## TEXTE PRÉSENTÉ
########
Boualem Sansal : « Si la crise algérienne dure trop longtemps, il n’y aura que des perdants »

Avec son verbe percutant et sa pensée révoltée, Boualem Sansal livre à lobservateur.info le fond de sa pensée concernant la révolution algérienne en cours.

Propos recueillis par Mohammed Zainabi 

Lobservateur.info : Quel est votre sentiment après la décision du Président Abdelaziz Bouteflika de ne pas briguer un 5emandat ?

Boualem Sansal :  Bouteflika dit aux Algériens : « Je vous ai compris, je renonce au 5emandat mais je reste au pouvoir le temps de régler certaines affaires et de choisir mon successeur ». Il ne dit pas combien de temps cela lui prendra, 6 mois, 2 ans, 10 ans ?

Cet homme est ainsi fait, toute sa vie, il n’a jamais cessé de grappiller tout ce qu’il peut grappiller. Avant de mourir, il va nous rendre fous.
########
## EXTRAIT DE DONNÉES
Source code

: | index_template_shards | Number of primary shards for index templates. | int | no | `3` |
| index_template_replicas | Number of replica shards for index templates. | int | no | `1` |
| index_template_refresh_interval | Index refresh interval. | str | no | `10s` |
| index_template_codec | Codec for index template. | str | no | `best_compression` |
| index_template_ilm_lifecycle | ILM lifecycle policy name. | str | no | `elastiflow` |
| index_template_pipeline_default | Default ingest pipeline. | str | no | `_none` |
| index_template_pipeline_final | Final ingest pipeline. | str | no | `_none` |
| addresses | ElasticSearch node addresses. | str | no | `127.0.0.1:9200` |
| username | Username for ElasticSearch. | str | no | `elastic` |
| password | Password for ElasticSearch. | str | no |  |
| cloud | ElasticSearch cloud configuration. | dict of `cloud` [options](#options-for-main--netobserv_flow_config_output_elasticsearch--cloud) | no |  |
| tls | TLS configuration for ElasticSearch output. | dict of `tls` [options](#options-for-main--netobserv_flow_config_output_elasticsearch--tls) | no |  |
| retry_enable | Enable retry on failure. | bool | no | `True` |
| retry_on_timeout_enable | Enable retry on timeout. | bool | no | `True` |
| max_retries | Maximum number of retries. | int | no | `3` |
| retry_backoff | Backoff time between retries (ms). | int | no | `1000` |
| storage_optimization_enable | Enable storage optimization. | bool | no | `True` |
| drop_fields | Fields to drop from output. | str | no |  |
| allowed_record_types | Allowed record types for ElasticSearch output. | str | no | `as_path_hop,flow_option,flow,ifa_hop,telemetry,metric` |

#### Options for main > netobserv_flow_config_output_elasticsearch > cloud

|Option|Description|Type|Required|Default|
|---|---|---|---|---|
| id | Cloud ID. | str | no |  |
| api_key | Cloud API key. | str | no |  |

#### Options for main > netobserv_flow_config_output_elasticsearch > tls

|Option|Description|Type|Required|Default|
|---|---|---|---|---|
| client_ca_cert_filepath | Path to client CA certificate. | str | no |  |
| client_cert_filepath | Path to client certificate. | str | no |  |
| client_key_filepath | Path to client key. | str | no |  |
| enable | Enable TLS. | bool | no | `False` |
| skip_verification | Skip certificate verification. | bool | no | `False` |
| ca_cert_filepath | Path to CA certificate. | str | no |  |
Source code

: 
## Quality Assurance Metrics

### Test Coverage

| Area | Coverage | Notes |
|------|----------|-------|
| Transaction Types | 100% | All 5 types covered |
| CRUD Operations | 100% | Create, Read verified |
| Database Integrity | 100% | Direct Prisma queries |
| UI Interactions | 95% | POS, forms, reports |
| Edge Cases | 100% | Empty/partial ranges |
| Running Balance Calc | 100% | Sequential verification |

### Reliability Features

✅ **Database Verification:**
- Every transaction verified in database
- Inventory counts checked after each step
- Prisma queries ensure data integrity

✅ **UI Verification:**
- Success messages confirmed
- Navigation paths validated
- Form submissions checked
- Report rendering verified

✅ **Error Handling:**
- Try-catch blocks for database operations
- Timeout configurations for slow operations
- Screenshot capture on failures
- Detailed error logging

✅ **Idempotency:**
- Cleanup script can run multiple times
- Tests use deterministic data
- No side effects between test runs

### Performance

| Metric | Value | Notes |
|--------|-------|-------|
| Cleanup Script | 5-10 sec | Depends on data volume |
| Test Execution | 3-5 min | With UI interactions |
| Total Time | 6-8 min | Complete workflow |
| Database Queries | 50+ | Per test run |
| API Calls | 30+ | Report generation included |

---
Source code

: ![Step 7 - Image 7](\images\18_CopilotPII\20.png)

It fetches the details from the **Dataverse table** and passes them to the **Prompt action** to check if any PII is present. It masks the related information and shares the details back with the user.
########
## POINT À TRAITER
Quelles sont toutes les personnes nommées dans l'entretien avec Boualem Sansal ? Donnez chaque nom complet.

## RÉPONSE ATTENDUE
Boualem Sansal, Mohammed Zainabi, Abdelaziz Bouteflika